Data Retention & User Rights
We are committed to collecting and retaining personal data only for as long as
it is needed for the purposes described in this Privacy Policy, or as required
by applicable laws and regulations. When personal data is no longer required,
we will delete, anonymize, or securely archive it in line with our internal
retention schedule.
How Long We Keep Your Data
The table below outlines our standard retention periods. Actual retention may
vary if a longer period is required by law, for the establishment, exercise or
defence of legal claims, or to meet contractual or accounting obligations.

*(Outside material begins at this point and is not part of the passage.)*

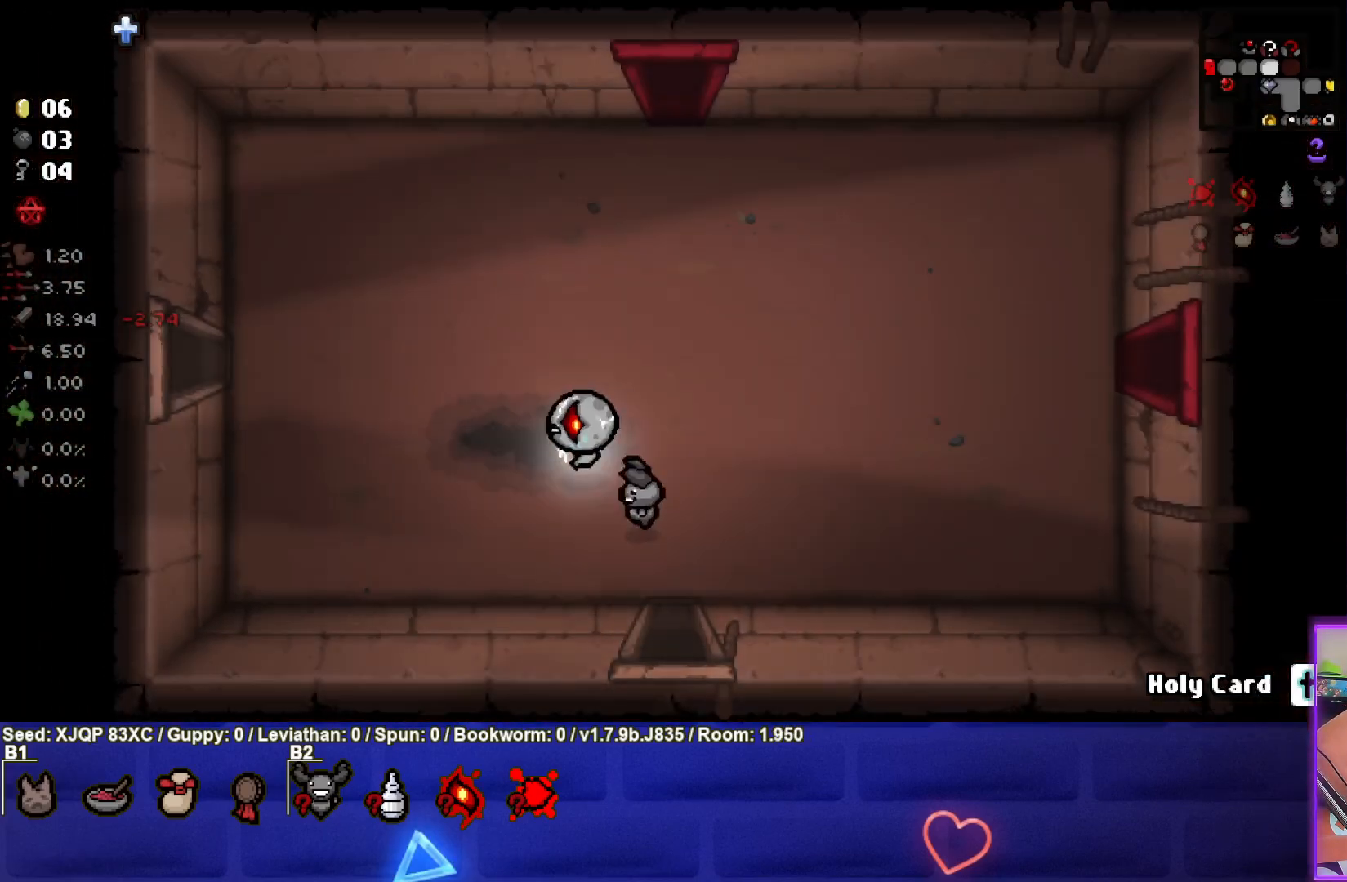
{"buttons": [], "left_stick": "up-left", "right_stick": "center", "events": []}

| Data Category | Typical Retention Period* | Purpose |
|---|---|---|
| Contact & enquiry details (name, email, phone, company, message) |
12–24 months from last interaction | Respond to enquiries, provide proposals, track communications. |
| Client account & project records | Up to 7 years after contract end | Contract performance, billing, tax/audit obligations, dispute handling. |
| Marketing & newsletter subscriptions | Until you withdraw consent or object | Send updates about our services and content that you have opted in to. |
| Technical logs & security data (IP, device, access logs) |
6–24 months | Security monitoring, troubleshooting, fraud detection and abuse prevention. |
| Training, events & webinar registrations | Up to 3 years after the event | Manage attendance, issue certificates, support follow-up and compliance. |
| Job applications & careers data | Up to 12 months after process end | Evaluate candidates and keep a talent pool where permitted. |
*These periods are indicative and subject to validation against our internal
retention policy and applicable local regulations. Where laws require longer
retention (for example, tax or accounting records), we will comply with those
requirements.
Your Data Protection Rights
Depending on your location and applicable data-protection laws (including, where
applicable, the EU/EEA GDPR or UK GDPR), you may have the following rights in
relation to your personal data:
- Right of access – to obtain confirmation whether we process your
personal data and receive a copy of that data. - Right to rectification – to have inaccurate or incomplete personal
data corrected. - Right to erasure (“right to be forgotten”) – to request deletion of your
personal data in specific circumstances. - Right to restriction of processing – to request that we limit how we use
your data in certain cases. - Right to object – to object at any time to processing based on our
legitimate interests, and to object to direct marketing. - Right to data portability – to receive certain personal data in a structured,
commonly used and machine-readable format and to transmit it to another
controller where technically feasible. - Right not to be subject to automated decision-making – to request human
review where decisions are made solely by automated means that produce legal or
similarly significant effects. - Right to lodge a complaint – to file a complaint with your local data
protection authority if you believe your rights have been infringed.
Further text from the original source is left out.